The former Lok Sabha Speaker said his hopes were pinned on "big number of hidden votes" and equated himself to Obama making it to the White House. "We have (the case of) Barack Obama...Nobody thought a black man would ever occupy White House. If a black man can become the President of America, why can't an Adivasi become the President of India," the NCP leader said, whose won party NCP has refused to back him.
Interacting with members of the Indian Women's Press Corp (IWPC) Sangma said he "hopes" that a consensus would evolve on his candidature as "neither UPA nor NDA has numbers ... Besides there are a big number of hidden votes...you never know."
According to Sangma, neither Congress nor the Bharatiya Janata Party has the numbers needed to get their candidate elected to the post and the "third front like Samajwadi Party, Biju Janata Dal (BJD), Trinamool Congress (TMC) and AIADMK" will play a key role.
Sangma said that besides approaching parties, he was in touch with individual members. "The best part is that presidential election is through secret ballot and not a whip. So no one comes to know who voted for whom."
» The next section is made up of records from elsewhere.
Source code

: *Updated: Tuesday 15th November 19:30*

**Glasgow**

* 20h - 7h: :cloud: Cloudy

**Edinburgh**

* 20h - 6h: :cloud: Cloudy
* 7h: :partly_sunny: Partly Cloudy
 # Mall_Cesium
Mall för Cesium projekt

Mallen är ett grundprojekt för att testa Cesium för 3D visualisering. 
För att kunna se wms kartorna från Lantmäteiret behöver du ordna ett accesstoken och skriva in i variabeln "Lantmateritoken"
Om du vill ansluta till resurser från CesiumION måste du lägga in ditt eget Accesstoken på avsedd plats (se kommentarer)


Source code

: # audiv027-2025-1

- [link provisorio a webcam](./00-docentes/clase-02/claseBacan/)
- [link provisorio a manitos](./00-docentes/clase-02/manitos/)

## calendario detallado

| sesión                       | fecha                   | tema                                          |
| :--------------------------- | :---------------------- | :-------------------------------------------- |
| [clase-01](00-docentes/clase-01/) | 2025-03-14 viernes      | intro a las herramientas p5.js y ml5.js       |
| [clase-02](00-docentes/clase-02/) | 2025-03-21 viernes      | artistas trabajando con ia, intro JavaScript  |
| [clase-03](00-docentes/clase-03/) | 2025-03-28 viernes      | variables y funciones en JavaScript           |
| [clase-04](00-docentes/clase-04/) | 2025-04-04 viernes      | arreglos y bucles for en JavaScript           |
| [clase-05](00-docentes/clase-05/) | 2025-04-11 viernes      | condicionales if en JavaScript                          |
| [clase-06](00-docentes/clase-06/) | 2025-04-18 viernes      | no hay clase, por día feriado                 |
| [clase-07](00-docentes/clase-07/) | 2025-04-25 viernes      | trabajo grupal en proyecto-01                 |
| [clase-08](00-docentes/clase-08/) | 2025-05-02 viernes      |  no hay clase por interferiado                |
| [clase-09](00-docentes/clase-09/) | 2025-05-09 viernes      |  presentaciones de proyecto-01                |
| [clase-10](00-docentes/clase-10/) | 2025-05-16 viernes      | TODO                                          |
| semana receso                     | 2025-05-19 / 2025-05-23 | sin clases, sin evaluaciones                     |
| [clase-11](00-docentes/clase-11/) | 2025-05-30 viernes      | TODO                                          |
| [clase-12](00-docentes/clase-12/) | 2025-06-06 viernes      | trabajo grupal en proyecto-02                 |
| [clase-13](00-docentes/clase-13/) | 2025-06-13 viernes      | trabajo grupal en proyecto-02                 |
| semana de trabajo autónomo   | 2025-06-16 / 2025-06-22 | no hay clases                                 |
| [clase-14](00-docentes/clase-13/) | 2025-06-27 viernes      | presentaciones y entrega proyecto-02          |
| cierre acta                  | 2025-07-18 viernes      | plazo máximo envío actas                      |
"We have to wait to see how things turn up. As of now, parties are still discussing it and there is still time left," said the leader, who started his career as a journalist in a weekly magazine in the northeast. When asked about the appropriateness of his daughter and minister in the UPA government Agatha Sangma campaigning for his presidential prospects, Sangma said she had started the campaign for a tribal candidate but stopped it as soon as he entered the fray with the support of two leaders - CMs of TN and Orissa J Jayalalithaa and Naveen Patnaik.